Uma mudança no ritmo de trabalho de milhões de brasileiros pode estar prestes a acontecer. O Palácio do Planalto enviou ao Congresso Nacional, na noite de 14 de abril de 2026, uma proposta que altera a dinâmica entre expediente e descanso para quem hoje enfrenta seis dias consecutivos de trabalho. A medida atinge em cheio categorias que raramente conseguem dois dias seguidos de folga.
O presidente Luiz Inácio Lula da Silva assinou o projeto que reduz a jornada semanal de 44 para 40 horas e institui a escala 5×2 como novo padrão nacional. O texto também proíbe que empregadores diminuam salários em razão da carga horária menor.
O que o projeto determina na prática
A proposta substitui o modelo 6×1 pela escala 5×2, garantindo dois dias consecutivos de folga remunerada por semana. A mudança abrange trabalhadores celetistas e categorias com regimes diferenciados, como comerciários, empregadas domésticas, atletas, aeronautas e radialistas.

Dados oficiais indicam que a nova regra amplia a Consolidação das Leis do Trabalho (CLT) para assegurar descanso a profissionais que atuam em escalas alternativas, incluindo turnos noturnos, desde que a média semanal respeite o limite de 40 horas.
Escalas alternativas continuam válidas
O governo federal esclareceu que acordos coletivos poderão manter regimes como o 12×36, no qual o trabalhador cumpre 12 horas de expediente seguidas de 36 horas de repouso. O critério obrigatório permanece: nenhum profissional pode ultrapassar 40 horas semanais em média.

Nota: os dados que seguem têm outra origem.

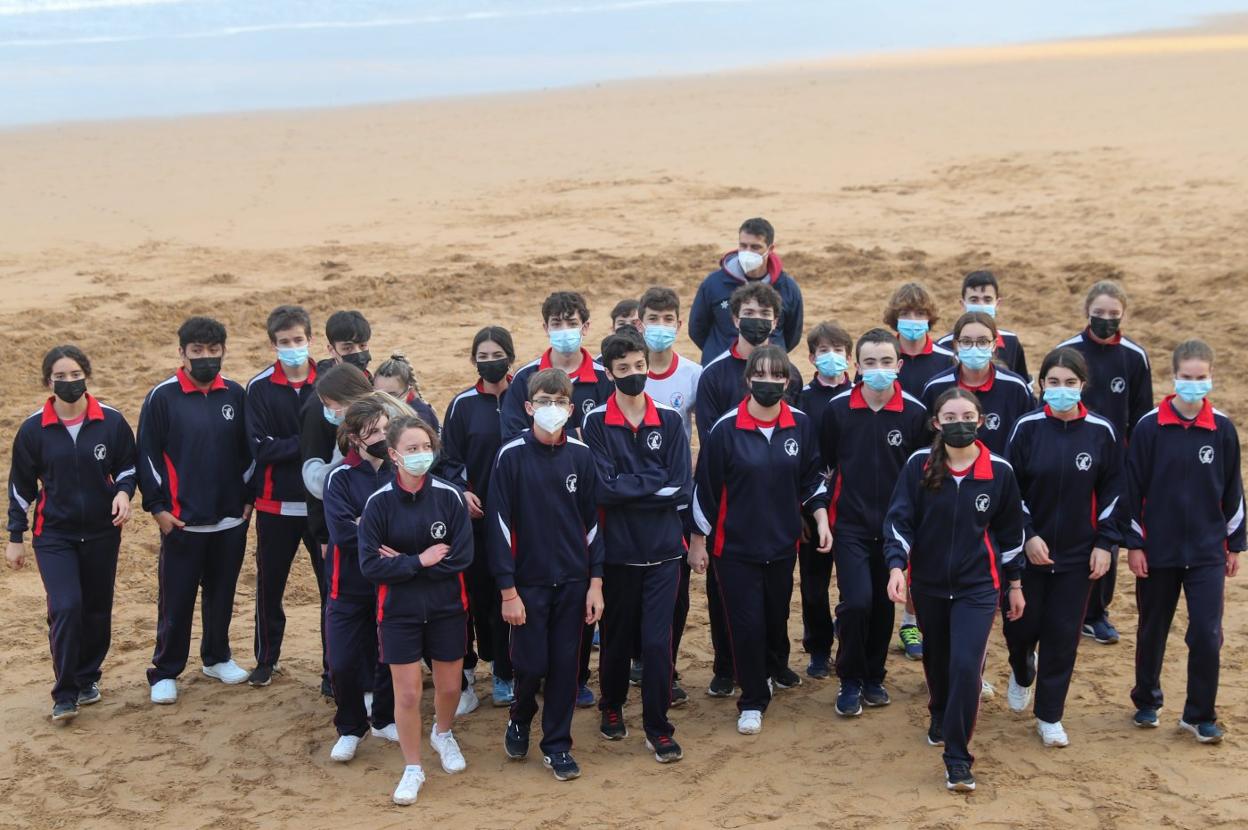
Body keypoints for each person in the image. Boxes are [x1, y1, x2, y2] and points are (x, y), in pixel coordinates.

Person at [884, 388, 1026, 792]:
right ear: (936, 423)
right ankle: (939, 710)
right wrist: (897, 567)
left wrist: (1014, 583)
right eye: (949, 416)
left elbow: (1011, 535)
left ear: (981, 422)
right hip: (928, 584)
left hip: (978, 587)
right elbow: (899, 521)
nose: (958, 422)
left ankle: (958, 758)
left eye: (967, 415)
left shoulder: (1000, 472)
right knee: (937, 656)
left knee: (967, 666)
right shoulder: (918, 465)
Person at [689, 345, 832, 736]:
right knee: (745, 622)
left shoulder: (801, 425)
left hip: (783, 545)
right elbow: (706, 491)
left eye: (777, 376)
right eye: (760, 375)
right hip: (733, 548)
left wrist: (819, 517)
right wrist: (699, 541)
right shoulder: (725, 428)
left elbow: (811, 478)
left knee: (775, 615)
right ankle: (752, 699)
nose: (768, 382)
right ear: (748, 379)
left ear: (787, 381)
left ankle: (770, 669)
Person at [6, 346, 137, 723]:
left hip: (102, 532)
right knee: (66, 606)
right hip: (54, 536)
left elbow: (127, 466)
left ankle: (87, 678)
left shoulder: (110, 422)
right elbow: (20, 487)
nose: (68, 382)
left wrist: (124, 494)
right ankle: (64, 694)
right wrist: (16, 536)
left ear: (87, 375)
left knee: (96, 610)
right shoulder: (34, 429)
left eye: (75, 374)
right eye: (60, 376)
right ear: (48, 381)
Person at [487, 368, 605, 782]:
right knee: (532, 663)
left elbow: (592, 524)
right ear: (528, 407)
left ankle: (557, 746)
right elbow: (498, 527)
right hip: (528, 584)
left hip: (573, 583)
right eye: (543, 402)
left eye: (559, 402)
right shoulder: (510, 456)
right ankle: (520, 716)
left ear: (571, 409)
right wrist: (508, 590)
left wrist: (595, 583)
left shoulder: (581, 455)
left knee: (565, 668)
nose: (550, 409)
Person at [1003, 348, 1123, 747]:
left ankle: (1050, 715)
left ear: (1083, 386)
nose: (1061, 390)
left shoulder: (1101, 432)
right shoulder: (1027, 428)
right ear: (1041, 385)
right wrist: (1029, 534)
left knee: (1062, 635)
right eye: (1053, 383)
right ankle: (1021, 671)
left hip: (1078, 555)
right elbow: (1009, 489)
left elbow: (1113, 493)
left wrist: (1105, 543)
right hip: (1029, 552)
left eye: (1070, 383)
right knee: (1021, 628)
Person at [1126, 340, 1244, 744]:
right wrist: (1135, 544)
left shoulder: (1223, 429)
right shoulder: (1149, 426)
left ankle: (1199, 714)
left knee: (1208, 634)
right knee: (1153, 627)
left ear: (1211, 377)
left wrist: (1235, 545)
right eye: (1187, 377)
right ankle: (1146, 699)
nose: (1194, 384)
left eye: (1202, 378)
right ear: (1174, 377)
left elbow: (1233, 493)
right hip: (1158, 550)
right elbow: (1131, 490)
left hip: (1209, 552)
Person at [583, 329, 691, 764]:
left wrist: (630, 486)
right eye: (623, 368)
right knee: (615, 637)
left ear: (649, 366)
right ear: (609, 373)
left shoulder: (668, 420)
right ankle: (611, 704)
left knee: (657, 643)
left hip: (665, 551)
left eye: (639, 366)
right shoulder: (594, 423)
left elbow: (681, 487)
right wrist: (651, 483)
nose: (633, 374)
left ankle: (658, 727)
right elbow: (602, 490)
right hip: (619, 554)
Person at [358, 414, 473, 805]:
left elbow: (462, 558)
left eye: (426, 447)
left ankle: (443, 733)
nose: (421, 454)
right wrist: (418, 561)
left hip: (447, 607)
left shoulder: (450, 496)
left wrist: (400, 564)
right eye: (412, 449)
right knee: (406, 696)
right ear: (393, 454)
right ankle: (412, 767)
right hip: (398, 613)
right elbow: (371, 566)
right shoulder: (378, 504)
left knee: (450, 686)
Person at [139, 316, 254, 704]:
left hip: (230, 518)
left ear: (223, 351)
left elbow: (249, 453)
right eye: (197, 351)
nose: (206, 357)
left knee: (222, 593)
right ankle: (166, 670)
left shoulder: (235, 395)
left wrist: (247, 501)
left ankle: (217, 656)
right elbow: (147, 457)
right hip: (181, 521)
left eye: (213, 350)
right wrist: (158, 508)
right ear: (183, 353)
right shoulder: (162, 397)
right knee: (177, 598)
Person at [694, 280, 801, 697]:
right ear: (734, 318)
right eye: (749, 314)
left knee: (777, 595)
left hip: (776, 500)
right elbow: (709, 437)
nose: (756, 321)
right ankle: (726, 666)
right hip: (728, 495)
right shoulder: (716, 373)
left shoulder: (787, 373)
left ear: (777, 322)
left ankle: (776, 661)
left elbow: (798, 441)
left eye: (765, 314)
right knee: (725, 594)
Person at [818, 329, 927, 714]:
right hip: (849, 524)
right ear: (856, 366)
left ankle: (874, 677)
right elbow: (826, 465)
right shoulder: (837, 410)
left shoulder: (915, 413)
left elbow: (921, 474)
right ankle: (848, 678)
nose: (878, 369)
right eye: (869, 363)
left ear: (898, 365)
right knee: (857, 602)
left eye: (885, 362)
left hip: (896, 530)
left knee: (884, 605)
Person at [1056, 280, 1152, 646]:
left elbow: (1143, 415)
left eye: (1114, 314)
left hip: (1114, 460)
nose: (1106, 320)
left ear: (1123, 314)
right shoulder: (1067, 351)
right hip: (1068, 453)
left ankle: (1096, 613)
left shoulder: (1134, 356)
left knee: (1107, 533)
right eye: (1099, 313)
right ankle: (1068, 605)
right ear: (1087, 312)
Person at [322, 393, 406, 762]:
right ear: (355, 438)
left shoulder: (400, 471)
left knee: (389, 657)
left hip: (389, 584)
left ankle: (384, 718)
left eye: (386, 429)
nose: (382, 437)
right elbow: (342, 534)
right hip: (347, 589)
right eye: (373, 432)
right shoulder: (338, 477)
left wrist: (366, 525)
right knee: (341, 662)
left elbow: (405, 527)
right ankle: (350, 726)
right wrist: (379, 530)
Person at [441, 326, 517, 708]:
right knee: (481, 597)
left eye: (496, 355)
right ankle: (476, 667)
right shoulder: (462, 405)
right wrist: (461, 491)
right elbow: (447, 461)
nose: (490, 362)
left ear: (510, 358)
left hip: (521, 519)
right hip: (478, 519)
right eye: (482, 357)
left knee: (515, 595)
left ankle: (507, 673)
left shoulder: (526, 398)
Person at [245, 305, 321, 687]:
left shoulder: (328, 380)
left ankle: (332, 667)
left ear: (310, 339)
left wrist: (289, 445)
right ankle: (266, 659)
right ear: (273, 344)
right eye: (284, 342)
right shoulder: (258, 388)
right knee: (269, 587)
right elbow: (261, 449)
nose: (292, 347)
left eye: (298, 340)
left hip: (323, 504)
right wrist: (310, 445)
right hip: (275, 505)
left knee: (332, 589)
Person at [636, 286, 703, 704]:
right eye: (652, 319)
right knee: (628, 589)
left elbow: (706, 438)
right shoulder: (622, 368)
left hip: (675, 499)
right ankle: (634, 660)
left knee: (674, 592)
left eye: (668, 320)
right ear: (638, 323)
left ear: (679, 325)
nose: (660, 327)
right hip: (629, 501)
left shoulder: (693, 375)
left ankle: (667, 666)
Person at [300, 363, 374, 697]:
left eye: (332, 406)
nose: (328, 413)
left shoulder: (375, 434)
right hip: (347, 540)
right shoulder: (347, 433)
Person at [795, 321, 854, 679]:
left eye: (838, 351)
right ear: (812, 357)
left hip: (853, 509)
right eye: (823, 351)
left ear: (849, 357)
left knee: (853, 589)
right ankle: (818, 648)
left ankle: (848, 648)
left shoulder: (862, 396)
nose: (831, 357)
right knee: (814, 588)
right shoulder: (801, 399)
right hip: (811, 506)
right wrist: (799, 510)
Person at [500, 291, 615, 442]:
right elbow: (512, 434)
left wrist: (547, 435)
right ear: (546, 328)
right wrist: (577, 434)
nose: (564, 330)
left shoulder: (605, 377)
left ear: (585, 327)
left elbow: (610, 434)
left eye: (572, 324)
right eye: (556, 324)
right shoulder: (525, 377)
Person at [689, 217, 804, 365]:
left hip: (769, 371)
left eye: (755, 247)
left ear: (770, 249)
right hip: (720, 370)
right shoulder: (714, 283)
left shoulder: (788, 287)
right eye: (743, 246)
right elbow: (697, 329)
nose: (747, 252)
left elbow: (792, 335)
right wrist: (717, 351)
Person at [921, 311, 1035, 456]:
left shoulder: (1015, 387)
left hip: (1001, 474)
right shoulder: (936, 387)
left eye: (982, 342)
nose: (974, 348)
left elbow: (1028, 438)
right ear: (956, 344)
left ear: (994, 344)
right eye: (967, 342)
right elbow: (925, 439)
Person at [936, 270, 1029, 379]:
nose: (981, 305)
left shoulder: (1011, 342)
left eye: (987, 299)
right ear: (963, 304)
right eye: (974, 300)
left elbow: (1021, 381)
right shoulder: (945, 345)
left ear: (997, 303)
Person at [884, 282, 956, 399]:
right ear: (895, 318)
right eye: (905, 313)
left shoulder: (948, 359)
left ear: (929, 317)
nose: (912, 319)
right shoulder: (880, 357)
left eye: (920, 313)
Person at [374, 353, 441, 433]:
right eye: (379, 394)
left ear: (409, 390)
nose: (385, 399)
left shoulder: (420, 416)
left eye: (392, 395)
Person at [316, 310, 373, 375]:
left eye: (362, 345)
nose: (357, 352)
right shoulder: (318, 381)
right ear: (331, 350)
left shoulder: (369, 378)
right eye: (347, 348)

Modelos flexíveis seguem permitidos para empresas que dependem de turnos contínuos, como hospitais e serviços de segurança. O texto equipara direitos entre trabalhadores de diferentes escalas, seja em regime diurno ou noturno.
Proteção ao salário
O projeto veda expressamente qualquer redução salarial vinculada à diminuição do tempo de trabalho. Quem recebe determinado valor hoje continuará com a mesma remuneração após a implementação da nova regra.
A medida busca favorecer o equilíbrio entre vida profissional e pessoal, com potenciais benefícios para saúde e convívio familiar, segundo justificativa enviada ao Congresso.
Tramitação no Congresso
O Planalto encaminhou a matéria com rito de urgência constitucional, obrigando Câmara dos Deputados e Senado a analisarem o texto em até 45 dias. Sindicatos de comerciários e empregadas domésticas já manifestaram apoio preliminar à proposta.
Representantes de setores com alta rotatividade questionam possíveis impactos nos custos operacionais. Empresas de comércio, segurança e áreas hospitalares pressionam pela valorização de acordos coletivos na transição e pela manutenção explícita de escalas como 12×36 na versão final.
Principais pontos da proposta
- Escala 5×2 substitui o modelo 6×1, priorizando dois dias seguidos de folga
- Jornada semanal reduzida de 44h para 40h em qualquer regime
- Dois dias de repouso remunerado obrigatórios por semana
- Proibição de corte salarial vinculado à redução de horas
- Flexibilidade mantida para acordos coletivos com escalas alternativas
- Abrangência ampla para todas as categorias celetistas e leis especiais
Perguntas frequentes
Quem será beneficiado pela mudança?
Trabalhadores urbanos, domésticos, comerciários, atletas, aeronautas, radialistas e demais categorias abrangidas pela CLT e legislações especiais, em regimes diurno e noturno.
O salário pode diminuir com a nova lei?
Não. O texto proíbe redução salarial. O trabalhador mantém o valor já praticado após a diminuição da carga horária.
A escala noturna está incluída?
Sim. O projeto estabelece o limite de 40 horas semanais para qualquer regime, incluindo escalas noturnas e acordos diferenciados.
Empresas podem negociar outros tipos de escala?
Sim. A lei permite acordos coletivos para regimes como 12×36, desde que respeitem o teto médio de 40 horas semanais.
Quando a regra pode entrar em vigor?
A proposta tramita em regime de urgência constitucional e deve ser votada em até 45 dias pelo Congresso Nacional. A data de vigência dependerá da aprovação e sanção presidencial.